* _JOB ITEM_
Using the data that follows, output only the lines from the line with "(97, 785) none -> [220,1224,319,1244] project" up to and including the line with "(130, 95) none", exactly, leaving pictures aside.

Revision comparison data
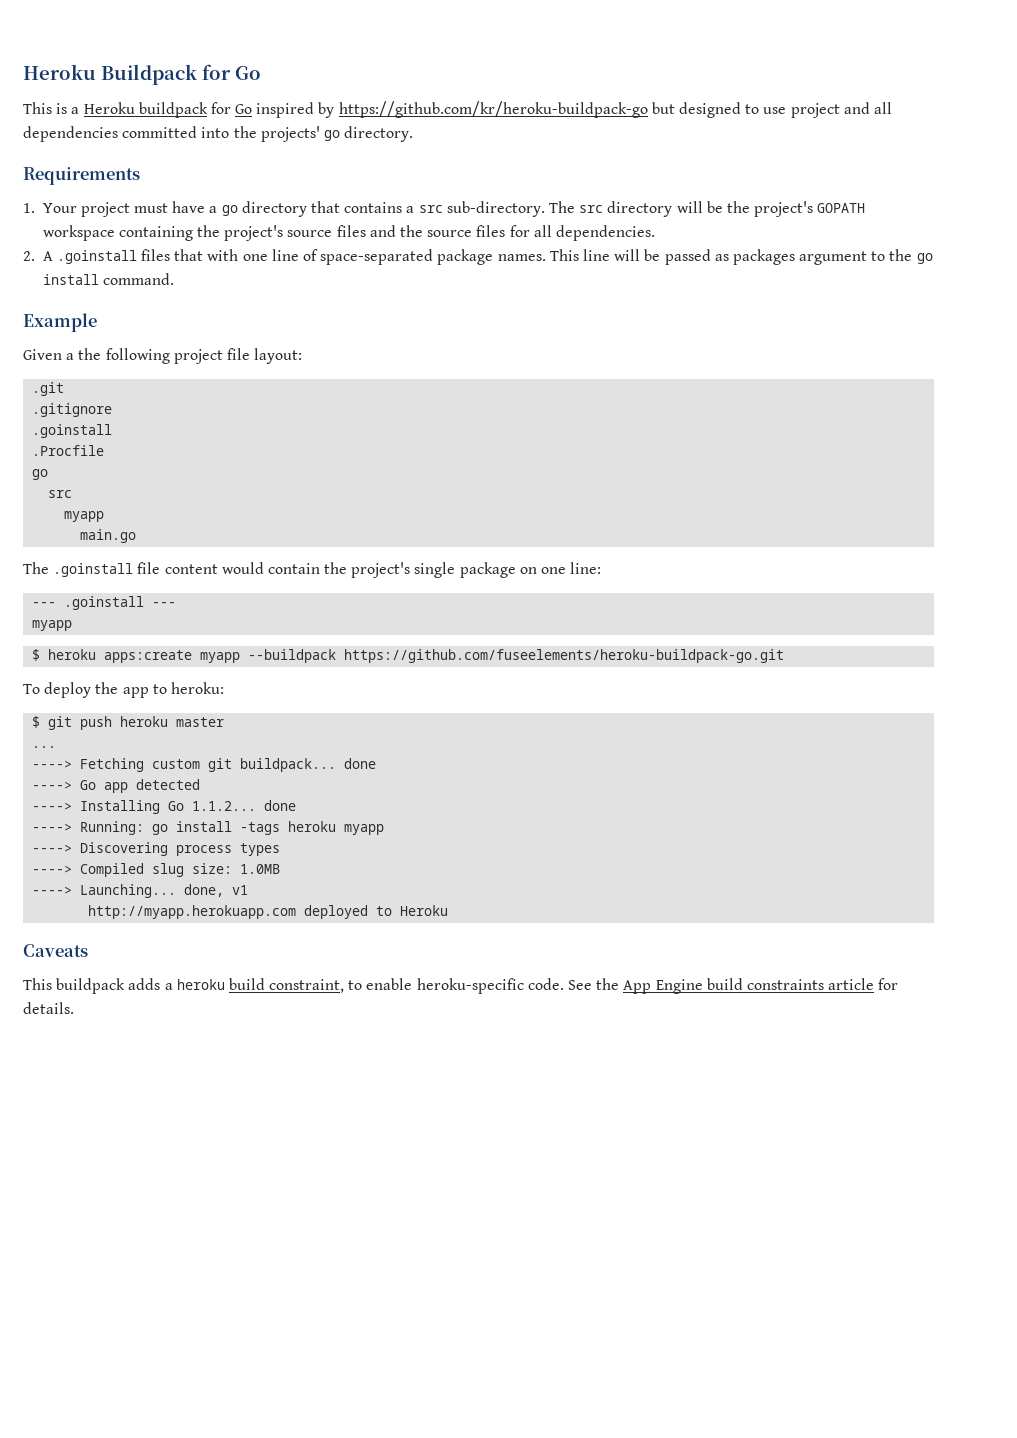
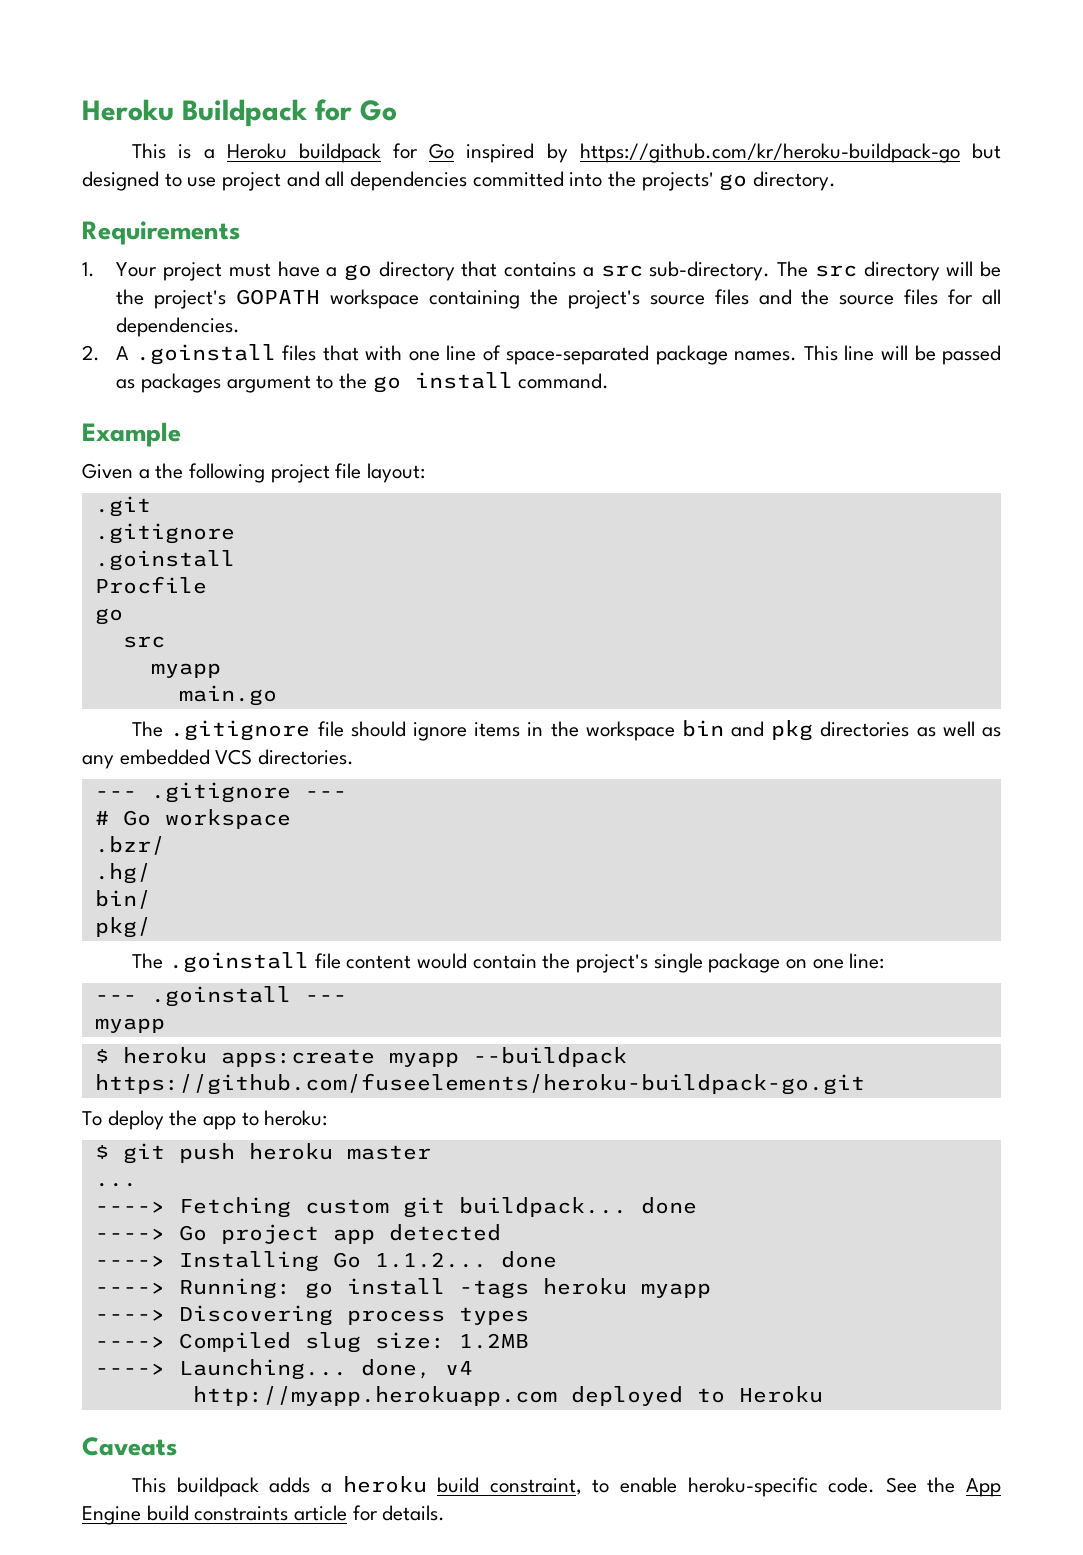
[32,445,105,456] .Procfile -> [94,576,207,594] Procfile
(137, 536) none -> [132,720,1001,741] [82,749,355,769] [94,782,347,803] [94,809,291,829] [94,836,165,855] [94,863,151,884] [94,890,151,909] [94,917,151,938] // The .gitignore file should ignore items in the workspace bin and pkg directories as well as any embedded VCS directories. // --- .gitignore --- // # Go workspace // .bzr/ // .hg/ // bin/ // pkg/
(97, 785) none -> [220,1224,319,1244] project
[240,864,281,874] 1.0MB -> [458,1333,529,1349] 1.2MB
[232,885,249,895] v1 -> [444,1361,473,1375] v4

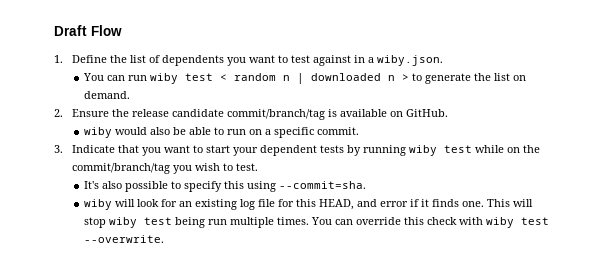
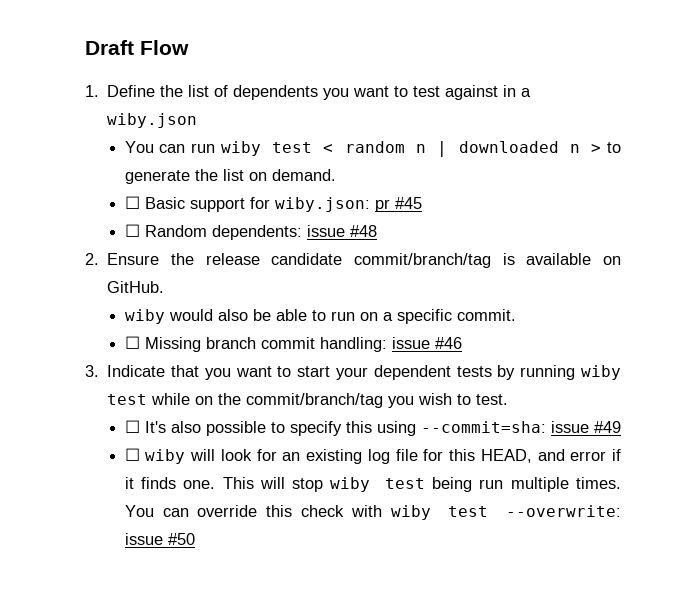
[376,55,443,66] wiby.json. -> [107,113,198,128] wiby.json
(130, 95) none -> [124,196,422,212] [124,224,377,240] // ☐ Basic support for wiby.json: pr #45 // ☐ Random dependents: issue #48
(359, 131) none -> [124,336,462,352] // ☐ Missing branch commit handling: issue #46
(258, 167) none -> [124,420,140,433] ☐
[278,181,366,189] --commit=sha. // -> [420,421,621,433] [124,448,140,461] --commit=sha: issue #49 // ☐
[83,235,164,243] --overwrite. -> [506,505,621,517] [124,533,195,545] --overwrite: issue #50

* _FINISHED TASK_
(97, 785) none -> [220,1224,319,1244] project
[240,864,281,874] 1.0MB -> [458,1333,529,1349] 1.2MB
[232,885,249,895] v1 -> [444,1361,473,1375] v4

[376,55,443,66] wiby.json. -> [107,113,198,128] wiby.json
(130, 95) none -> [124,196,422,212] [124,224,377,240] // ☐ Basic support for wiby.json: pr #45 // ☐ Random dependents: issue #48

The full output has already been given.